Un espace de débat où des associations et des professionnels issus de champs différents mais confrontés à des problèmes similaires, peuvent se rencontrer autour des enjeux des migrations en Belgique et en Europe et des enjeux de développement des pays d’émigration, par le Carrefour Migrations et développement

« L’interstice ne donne pas de réponse, mais suscite de nouvelles questions »

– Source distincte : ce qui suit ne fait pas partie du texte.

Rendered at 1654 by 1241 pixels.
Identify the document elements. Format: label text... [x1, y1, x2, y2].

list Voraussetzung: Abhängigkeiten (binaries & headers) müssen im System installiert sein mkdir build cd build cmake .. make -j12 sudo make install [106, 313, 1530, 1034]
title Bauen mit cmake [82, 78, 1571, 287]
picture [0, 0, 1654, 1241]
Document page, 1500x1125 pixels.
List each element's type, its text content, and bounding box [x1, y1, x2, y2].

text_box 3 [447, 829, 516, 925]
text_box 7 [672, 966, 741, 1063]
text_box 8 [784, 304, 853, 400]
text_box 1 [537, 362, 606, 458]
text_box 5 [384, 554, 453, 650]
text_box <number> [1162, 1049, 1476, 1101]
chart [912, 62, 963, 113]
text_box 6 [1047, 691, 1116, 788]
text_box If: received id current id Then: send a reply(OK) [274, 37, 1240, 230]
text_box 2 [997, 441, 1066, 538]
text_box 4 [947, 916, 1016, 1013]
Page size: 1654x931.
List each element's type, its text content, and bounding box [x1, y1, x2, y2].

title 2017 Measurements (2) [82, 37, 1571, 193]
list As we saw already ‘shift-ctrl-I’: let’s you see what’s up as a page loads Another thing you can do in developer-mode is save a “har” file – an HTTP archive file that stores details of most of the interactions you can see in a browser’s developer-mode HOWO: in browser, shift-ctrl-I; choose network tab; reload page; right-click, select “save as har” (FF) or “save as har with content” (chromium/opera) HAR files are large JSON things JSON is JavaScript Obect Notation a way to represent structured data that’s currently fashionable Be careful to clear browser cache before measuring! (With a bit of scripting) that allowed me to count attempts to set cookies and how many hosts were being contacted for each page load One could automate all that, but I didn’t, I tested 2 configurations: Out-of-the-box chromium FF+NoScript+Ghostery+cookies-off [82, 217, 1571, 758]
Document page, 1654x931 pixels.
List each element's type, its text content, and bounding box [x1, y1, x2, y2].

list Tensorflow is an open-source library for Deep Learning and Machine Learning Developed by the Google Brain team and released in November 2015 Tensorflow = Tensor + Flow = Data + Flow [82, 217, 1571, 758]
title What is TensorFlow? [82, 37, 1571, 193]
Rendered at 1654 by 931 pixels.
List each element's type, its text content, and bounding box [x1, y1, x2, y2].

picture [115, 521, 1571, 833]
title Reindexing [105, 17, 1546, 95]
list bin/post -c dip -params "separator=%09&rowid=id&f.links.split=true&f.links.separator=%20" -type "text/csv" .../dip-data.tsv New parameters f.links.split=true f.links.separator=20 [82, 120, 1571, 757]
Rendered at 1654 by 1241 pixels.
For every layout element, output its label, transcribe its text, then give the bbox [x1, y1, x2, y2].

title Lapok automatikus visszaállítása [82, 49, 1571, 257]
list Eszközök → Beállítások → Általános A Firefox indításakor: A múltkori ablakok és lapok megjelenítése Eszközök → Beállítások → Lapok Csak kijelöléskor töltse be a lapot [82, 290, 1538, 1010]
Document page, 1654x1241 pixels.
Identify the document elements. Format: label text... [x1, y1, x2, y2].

Philippe Pignarre et Isabelle Stengers, La sorcellerie capitaliste, Pratiques de désenvoûtement, La découverte, 2005, p. 149

« Posons la question autrement : après la remarquable mobilisation pour les défendre, qu’avons-nous appris des sans-papiers ? Comment avons-nous appris à penser avec eux tout ce que leurs migrations impliquent ? Sont-ils devenus pour nous, non plus un groupe anonyme défini par une constante étatique, mais des membres de groupes particuliers ayant des histoires et des projets différents qu’il faut pouvoir négocier avec eux afin de les accueillir dignement. Un migrant venu du Mali, ou venu de Chine, ce n’est pas du tout la même chose ; ceux et celles qui ont effectivement consacré leurs efforts à soutenir des personnes en situation irrégulière le savent bien. Mais la question est politique, elle porte sur ce que ce savoir est susceptible de produire. Tant que nous n’apprendrons pas à définir les migrants autrement que globalement, comme « sans », nous ferons l’économie de ces questions. C’est-à-dire, aussi, nous n’aurons pas besoin qu’eux-mêmes pensent, se sentent habilités à ne plus se présenter seulement comme des victimes » [1].

Suite au Forum Santé, cultures et migrations organisé par ITECO en octobre 2005, un petit groupe a voulu continuer la réflexion en mettant en place un espace permanent de débat et d’échanges où des associations et des professionnels issus de champs différents (santé, éducation, travail social, développement et éducation au développement), mais confrontés à des problèmes similaires, peuvent se rencontrer autour de questions concernant tant les enjeux des migrations en Belgique et en Europe que les enjeux de développement des pays d’émigration. Afin d’atteindre cet objectif, il nous est apparu très vite indispensable d’élargir le cercle au secteur de la coopération au développement, malheureusement peu représenté lors du Forum. L’autre objectif du groupe consiste donc à obtenir la participation pleine et entière du secteur de la coopération au développement dans le débat sur l’immigration, avec l’espérance que cette participation entraînera un débat plus modéré, avec un éventail de solutions plus large, plus varié, ainsi que, en fin de compte, une meilleure protection des personnes, où qu’elles soient.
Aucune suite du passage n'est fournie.